### PROBLEM TO SOLVE
Show, from the records below, all lines that contain the word "sector".

### DATA SHOWN
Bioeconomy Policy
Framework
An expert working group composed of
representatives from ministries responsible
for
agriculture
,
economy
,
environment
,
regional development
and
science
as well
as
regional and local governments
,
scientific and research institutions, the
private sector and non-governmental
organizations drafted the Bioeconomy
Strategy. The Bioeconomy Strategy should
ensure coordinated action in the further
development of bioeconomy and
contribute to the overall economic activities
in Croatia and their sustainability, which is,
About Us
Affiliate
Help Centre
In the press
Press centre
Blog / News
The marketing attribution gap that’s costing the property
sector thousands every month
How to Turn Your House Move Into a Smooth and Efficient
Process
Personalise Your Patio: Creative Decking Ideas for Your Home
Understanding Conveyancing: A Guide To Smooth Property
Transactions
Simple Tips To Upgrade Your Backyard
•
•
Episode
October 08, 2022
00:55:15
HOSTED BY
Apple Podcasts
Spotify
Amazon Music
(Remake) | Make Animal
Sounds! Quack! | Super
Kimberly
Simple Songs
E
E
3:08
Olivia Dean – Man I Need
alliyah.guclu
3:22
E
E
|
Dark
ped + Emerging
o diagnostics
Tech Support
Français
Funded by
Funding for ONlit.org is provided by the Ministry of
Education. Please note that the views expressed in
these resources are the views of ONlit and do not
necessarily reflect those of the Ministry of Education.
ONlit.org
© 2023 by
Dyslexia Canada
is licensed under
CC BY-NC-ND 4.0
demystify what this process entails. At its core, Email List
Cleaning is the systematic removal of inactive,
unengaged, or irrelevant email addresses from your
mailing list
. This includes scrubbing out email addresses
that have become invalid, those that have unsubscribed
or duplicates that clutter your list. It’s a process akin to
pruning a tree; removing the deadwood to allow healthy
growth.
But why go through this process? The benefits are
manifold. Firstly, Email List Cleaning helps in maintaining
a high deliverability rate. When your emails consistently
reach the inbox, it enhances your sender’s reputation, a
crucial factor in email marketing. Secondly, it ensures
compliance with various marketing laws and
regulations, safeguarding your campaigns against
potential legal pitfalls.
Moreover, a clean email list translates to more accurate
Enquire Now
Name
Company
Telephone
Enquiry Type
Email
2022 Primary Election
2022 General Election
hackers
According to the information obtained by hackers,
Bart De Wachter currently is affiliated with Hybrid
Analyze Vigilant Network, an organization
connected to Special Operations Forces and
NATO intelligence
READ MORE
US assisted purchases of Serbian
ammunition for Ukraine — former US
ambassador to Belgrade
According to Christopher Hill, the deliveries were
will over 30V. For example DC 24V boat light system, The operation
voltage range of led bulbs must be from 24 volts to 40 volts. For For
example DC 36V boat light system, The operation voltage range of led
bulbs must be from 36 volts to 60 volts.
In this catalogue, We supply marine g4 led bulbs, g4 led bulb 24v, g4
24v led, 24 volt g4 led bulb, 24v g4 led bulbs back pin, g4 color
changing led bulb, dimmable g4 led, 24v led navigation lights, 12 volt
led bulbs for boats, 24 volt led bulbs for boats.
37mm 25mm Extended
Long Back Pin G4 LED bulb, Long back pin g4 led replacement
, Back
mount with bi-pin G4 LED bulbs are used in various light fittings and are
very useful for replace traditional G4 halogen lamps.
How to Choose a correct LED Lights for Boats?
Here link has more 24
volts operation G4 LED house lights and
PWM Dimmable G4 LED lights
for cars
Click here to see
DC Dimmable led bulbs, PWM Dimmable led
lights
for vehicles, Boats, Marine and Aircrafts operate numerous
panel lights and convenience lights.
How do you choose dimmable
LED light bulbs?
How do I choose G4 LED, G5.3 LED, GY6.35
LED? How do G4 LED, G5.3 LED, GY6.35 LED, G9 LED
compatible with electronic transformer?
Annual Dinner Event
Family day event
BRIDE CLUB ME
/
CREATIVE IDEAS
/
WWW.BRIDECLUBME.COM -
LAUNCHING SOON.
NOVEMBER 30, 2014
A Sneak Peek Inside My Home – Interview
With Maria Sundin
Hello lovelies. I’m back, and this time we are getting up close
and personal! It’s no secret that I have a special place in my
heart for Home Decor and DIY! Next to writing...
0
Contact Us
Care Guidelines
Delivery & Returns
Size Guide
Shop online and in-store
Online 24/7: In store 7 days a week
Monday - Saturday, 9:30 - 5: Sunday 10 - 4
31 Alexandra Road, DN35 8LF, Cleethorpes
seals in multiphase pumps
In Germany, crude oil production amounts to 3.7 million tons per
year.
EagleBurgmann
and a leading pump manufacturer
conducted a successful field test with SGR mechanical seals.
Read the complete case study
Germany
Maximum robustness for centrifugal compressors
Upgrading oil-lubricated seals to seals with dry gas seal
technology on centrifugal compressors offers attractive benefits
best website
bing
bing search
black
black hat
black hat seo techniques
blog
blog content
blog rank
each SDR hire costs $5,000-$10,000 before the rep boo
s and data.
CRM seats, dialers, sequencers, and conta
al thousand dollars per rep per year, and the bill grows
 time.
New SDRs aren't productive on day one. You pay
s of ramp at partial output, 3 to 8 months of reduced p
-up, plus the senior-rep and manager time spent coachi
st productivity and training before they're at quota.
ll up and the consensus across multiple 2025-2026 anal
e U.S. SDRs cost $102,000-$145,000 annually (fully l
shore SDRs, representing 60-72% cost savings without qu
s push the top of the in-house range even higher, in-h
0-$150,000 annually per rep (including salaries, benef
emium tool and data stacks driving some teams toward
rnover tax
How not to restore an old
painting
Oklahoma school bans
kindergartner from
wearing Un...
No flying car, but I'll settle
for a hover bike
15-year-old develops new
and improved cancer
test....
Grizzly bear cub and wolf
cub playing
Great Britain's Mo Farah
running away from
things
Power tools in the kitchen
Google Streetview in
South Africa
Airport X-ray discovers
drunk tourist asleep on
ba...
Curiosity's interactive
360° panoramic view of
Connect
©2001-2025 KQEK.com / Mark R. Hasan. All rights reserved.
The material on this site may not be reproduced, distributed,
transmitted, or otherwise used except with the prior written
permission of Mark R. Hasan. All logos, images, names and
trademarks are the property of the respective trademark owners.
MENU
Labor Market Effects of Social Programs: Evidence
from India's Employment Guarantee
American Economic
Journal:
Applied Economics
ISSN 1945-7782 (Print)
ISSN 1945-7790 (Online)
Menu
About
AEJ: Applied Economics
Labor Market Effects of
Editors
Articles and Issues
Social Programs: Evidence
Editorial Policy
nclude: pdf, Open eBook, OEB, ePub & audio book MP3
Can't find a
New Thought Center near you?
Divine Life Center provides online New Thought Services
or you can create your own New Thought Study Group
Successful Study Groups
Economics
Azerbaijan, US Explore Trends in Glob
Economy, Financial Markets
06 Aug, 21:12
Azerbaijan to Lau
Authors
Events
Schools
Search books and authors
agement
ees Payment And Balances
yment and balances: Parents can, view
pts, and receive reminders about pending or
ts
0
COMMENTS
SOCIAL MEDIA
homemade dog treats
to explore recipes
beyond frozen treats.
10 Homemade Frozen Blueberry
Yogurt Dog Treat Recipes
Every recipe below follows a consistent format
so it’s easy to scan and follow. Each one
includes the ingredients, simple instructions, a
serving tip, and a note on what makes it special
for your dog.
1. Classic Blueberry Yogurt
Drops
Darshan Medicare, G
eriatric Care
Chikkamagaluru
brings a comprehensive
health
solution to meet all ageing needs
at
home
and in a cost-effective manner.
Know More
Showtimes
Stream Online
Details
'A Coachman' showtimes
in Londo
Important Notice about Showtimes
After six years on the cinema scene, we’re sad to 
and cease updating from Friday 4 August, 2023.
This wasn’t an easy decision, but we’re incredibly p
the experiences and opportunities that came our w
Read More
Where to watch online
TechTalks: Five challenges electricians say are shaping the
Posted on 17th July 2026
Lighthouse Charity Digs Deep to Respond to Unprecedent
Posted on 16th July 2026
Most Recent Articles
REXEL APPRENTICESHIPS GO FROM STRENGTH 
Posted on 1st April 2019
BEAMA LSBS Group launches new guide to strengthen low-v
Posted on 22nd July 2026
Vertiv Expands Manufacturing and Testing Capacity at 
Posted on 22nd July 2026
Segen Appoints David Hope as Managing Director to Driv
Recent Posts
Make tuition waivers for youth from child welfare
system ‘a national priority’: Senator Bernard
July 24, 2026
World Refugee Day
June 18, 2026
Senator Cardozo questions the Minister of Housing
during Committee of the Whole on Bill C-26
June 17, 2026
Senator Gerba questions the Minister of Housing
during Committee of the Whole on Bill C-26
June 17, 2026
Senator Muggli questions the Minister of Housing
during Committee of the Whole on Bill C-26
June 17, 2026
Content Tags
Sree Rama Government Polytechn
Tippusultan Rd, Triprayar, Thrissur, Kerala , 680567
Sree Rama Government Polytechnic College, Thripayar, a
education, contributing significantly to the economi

### EXERCISE ANSWER
private sector and non-governmental
sector thousands every month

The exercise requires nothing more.